Mileage Plan has just three tiers, instead of four: MVP, MVP Gold and MVP Gold 75K. Earning MVP status requires 20,000 miles; MVP Gold 75K requires (you guessed it) 75,000 miles. Top status holders will receive a 125 percent bonus on the miles they fly, as well as 50,000 bonus miles for qualifying. Distributing award miles by actual mileage will allow most midlevel, nonbusiness-class fliers to rack up miles more quickly than with revenue-based airlines.
The downside? The network isn’t as comprehensive as the three legacy carriers. But if your travel is mostly confined to the western half of the United States, as well as coast-to-coast trips, Alaska could very well make sense for you.
JetBlue and Southwest Airlines both deserve some attention, despite not having traditional tier-based elite status programs (and in Southwest’s case, only a single class). JetBlue has a fiercely loyal traveler base, which is attracted to perks like its generous seat pitch, free snacks and free Wi-Fi.
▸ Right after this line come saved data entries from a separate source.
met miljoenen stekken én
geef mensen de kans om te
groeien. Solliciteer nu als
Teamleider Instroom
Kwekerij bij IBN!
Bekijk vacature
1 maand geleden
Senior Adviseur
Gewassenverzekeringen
Its elite status program, Mosaic, only has one level — you either have it or you don’t. It’s attained by flying 30 segments and earning 12,000 flight points, or just earning 15,000 flight points. Calculating flight points is a bit complicated — it depends on what fare you purchase, but it can vary between three and eight points per dollar spent. Mosaic members will enjoy perks like waived fees, free booze on board and two free checked bags. They will not, however, receive free upgrades to Mint, JetBlue’s premium cabin.
Southwest Airlines is another crowd favorite, known for its focus on customer service and lettered boarding system. And while Southwest is a low-cost carrier, sometimes servicing the second- or third- largest airports in a region, it’s maintained certain perks while other airlines have slashed theirs: Southwest still allows two free checked bags and doesn’t charge fees to change your flight.
Its frequent flier program, Rapid Rewards, is simple enough: you earn six points per dollar for the cheapest fares, up to 12 points for its Business Select fares. Racking up 35,000 points or 25 flight segments confers A-list status, which provides a 25 percent points bonus and priority boarding (a considerable perk on Southwest — no more waiting to check in exactly 24 hours before the flight).